WM雑感/命題集

命題その1。サッカー競技の主役は、ゴールポストとバーである。
ほとんどの試合に1度や2度はある、強烈なシュートがバーやポストを叩くシーン。客席からあがる、うなりとも叫びともつかぬ大きなどよめき。シュートが決まったときの歓声や悲鳴がa音を基調にしているのに対して、こちらはo音が基本だ。
試合のあと、人々は言う。あれが入っていたら、あのとき点が取れていれば。「たら」「れば」話は無駄なことと嘲う人がいたら、それは間違っている。ゲームはたかだか90分だ。90分の娯しみのためだけに、誰が試合を見るものか。終わった後も語るとも。凡戦愚戦なら、終了とともに忘れてよし。すばらしい試合なら、語り継がずにはいられない。そのとき愛惜の念をこめて発せられるのは、「たら」であり「れば」である。
サッカーというゲームは、恐ろしく点が入らない。1−0はごくふつうのスコアだし、延長含めて120分やって0−0も珍しいことじゃない。インフレに慣れた人には我慢できないスポーツだろう。アメリカで人気がないのはよくわかる。そばで見るとゴールは実に大きいんだが。ハンドボールのゴールと比べてみるといい。いや、それよりもバスケットか。あんな小さな輪っかが空中にあって、そこを50回ぐらいくぐっちゃうのだからね。手でやる競技と足でやる競技の違いであるわけで、人間の手足の器用さの比率を目に見える形にしたら、このくらいなんだろう。
サッカーは本質的にミスをするスポーツだ。足でやる以上それは宿命的だが、それでも果敢に挑み、試み、たいていは失敗する姿は、客席の大部分を占める、人生において決して恵まれていない多くの人々の姿に重なる。それゆえに、ゴールはひとつの「奇跡」なのだ。美しいパスがつながった末のゴールは、人々を有頂天にさせる。馬鹿げた間抜けなゴールも、泥臭いゴールもあるが、にもかかわらず、「奇跡」であることを失わない。ゴールの歓喜を保証するのが、ついに目的地に達しえない数多くの勇敢な試みだ。それらの失敗した試みの頂点が、バーやポストに当たって跳ね返るシュートだ。それがサッカーの真髄のひとつでなくて何であろう。
あらゆる人間的努力の彼岸に、何ものも超越して聳え立つ白いゴールポスト。すべてと無を分かつ境界線。内でもなく外でもない、フィールド上に降り立った運命の似姿。それの内と外をめぐって繰り広げられる狂騒と冷静の試行錯誤。審判の笛や旗もゲームを左右するが、主観や誤認に彩られたそれとは違う、超越的にして絶対的なもの。それにぶつかり、跳ね返されるシュートを見たとき、スタジアム全体がどよめく。
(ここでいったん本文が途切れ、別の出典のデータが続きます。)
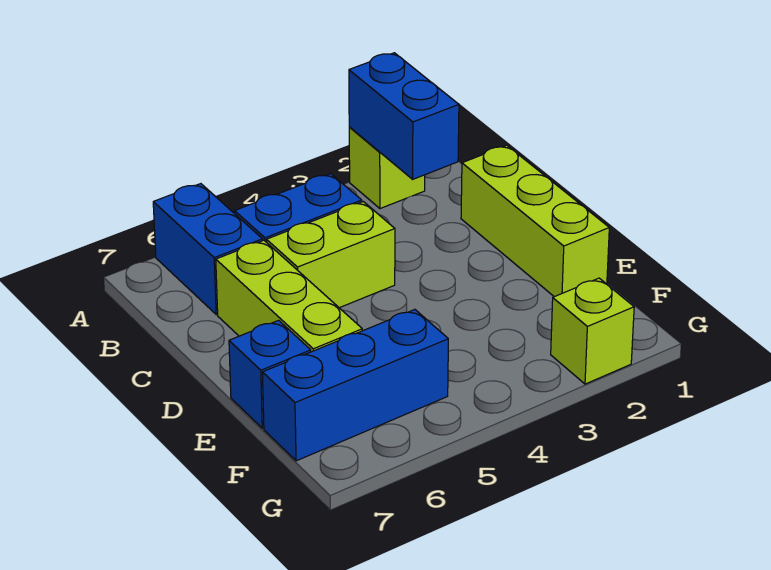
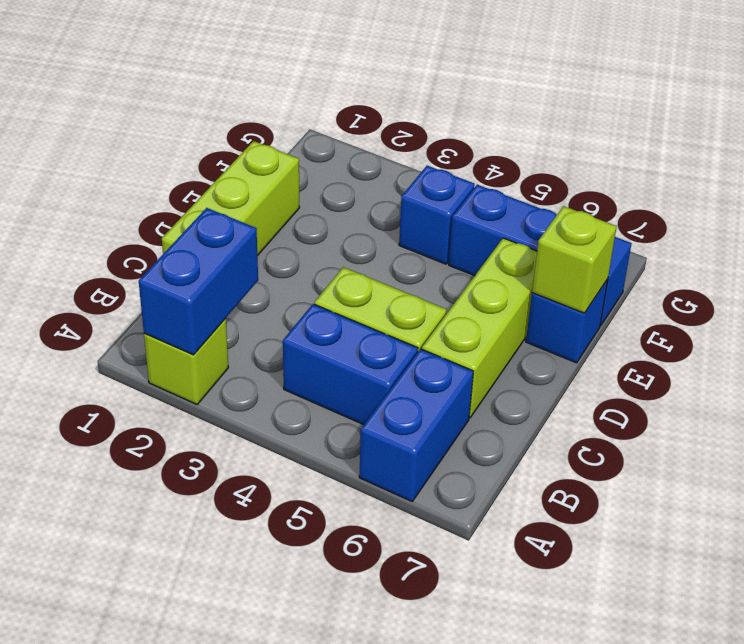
none -> blue brick F4 level 1
lime brick G2 level 1 -> lime brick E7 level 2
失ったもの、守られたもののことを思ってではない。それを思うのは数秒後だ。そのときはただ、努力は報われる/努力は報われない、その両者の考えをはじき返す絶対的な否定の姿に、実存的な叫びをあげるばかりである。それを見ること多くなればなるほど、サッカー観戦の底なしの沼にはまっていくような気がする。
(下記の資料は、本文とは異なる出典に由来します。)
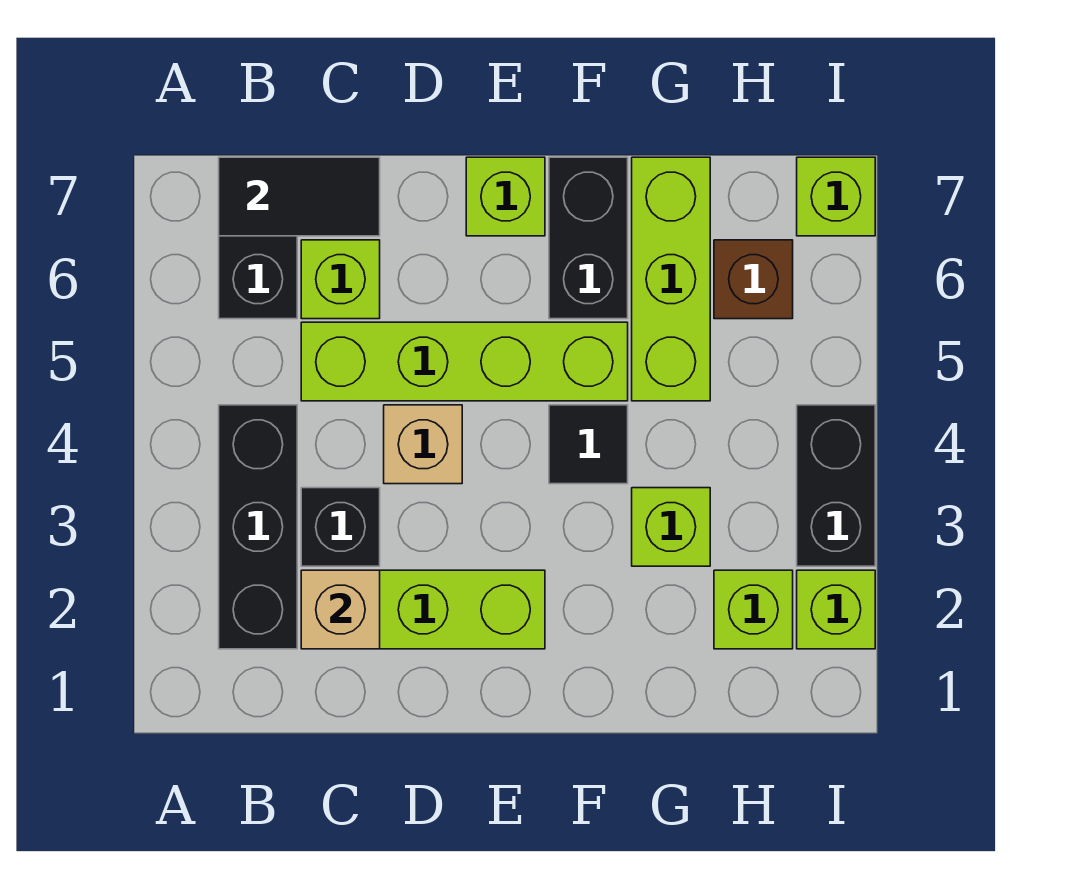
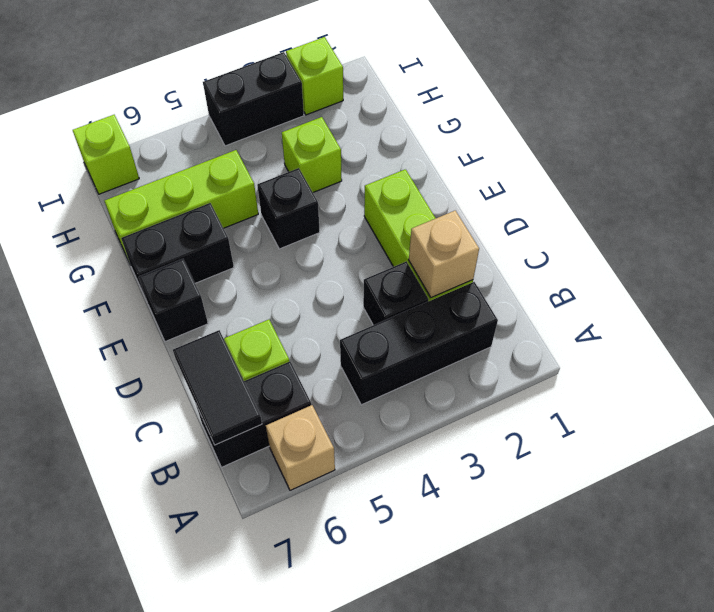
lime brick C5:F5 level 1 -> none
tan brick D4 level 1 -> tan brick A6 level 1
lime brick E7 level 1 -> black brick E7 level 1
black tile F4 level 1 -> black brick F4 level 1
lime brick H2 level 1 -> none
brown brick H6 level 1 -> none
命題その2。サッカーは手を使って行なうスポーツである。
ルールブックに書いてある。ゴールキーパー以外は手を使ってはいけないと。でも、使ってるよね。手を縛ってやりはすまいし、走るとき、蹴るときにバランスを取るために手を振るのとは別に、しっかり手で相手を押さえたり、ユニフォームを引っ張ったり、突いたり、払ったり、いや、いろいろしてます。それらはもちろんファウルなんだけど、いちいち笛を吹いていたらゲームが進まない。目に余るものには笛を吹くけど、多少のことなら見逃す。審判の見えないところでやっていたら、どのみち吹けないし。だから手の「上手な」使い方は、たしかに勝敗をも左右してくる。ひじ打ち食らわせて相手を血まみれにしちゃあ、もちろん退場、加えて数試合出場停止だけども。手が使えないはずのサッカーを見ていると、ホモ・サピエンスは手を使う動物だというのがよくわかる。